The 1921–22 Irish League was the 28th edition of the Irish League, the highest level of league competition in Northern Irish football, and was the first edition in which only teams from Northern Ireland could enter.

The league comprised six teams, and Linfield won the championship for the 13th time.

==Season summary==
The league expanded from the previous season to six teams, with the addition of Queen's Island.
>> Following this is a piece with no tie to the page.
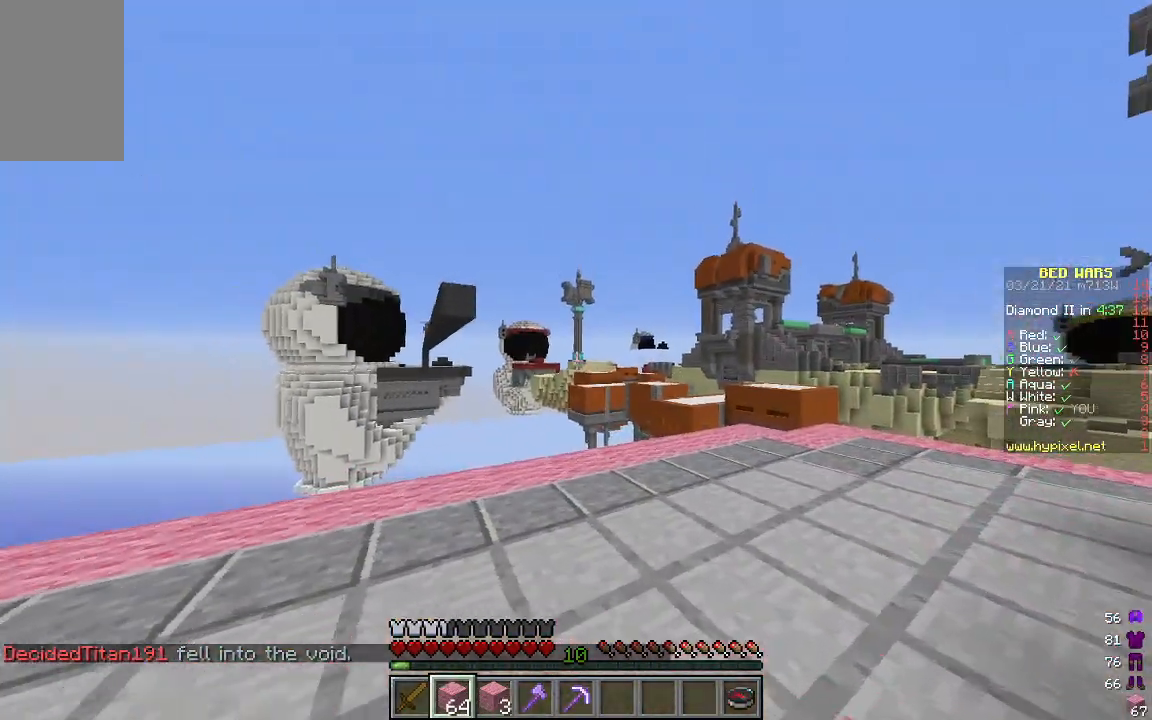
{"keys": ["w"], "mouse": [], "events": [[217, "d", "up"]]}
Queen's, who were only formed in 1920 and had won the Irish Intermediate Cup the previous season, were the only successful applicants elected by the league, while the applications of Belfast United and Willowfields were rejected at the Irish Football Association Annual General Meeting held on 27 May 1921.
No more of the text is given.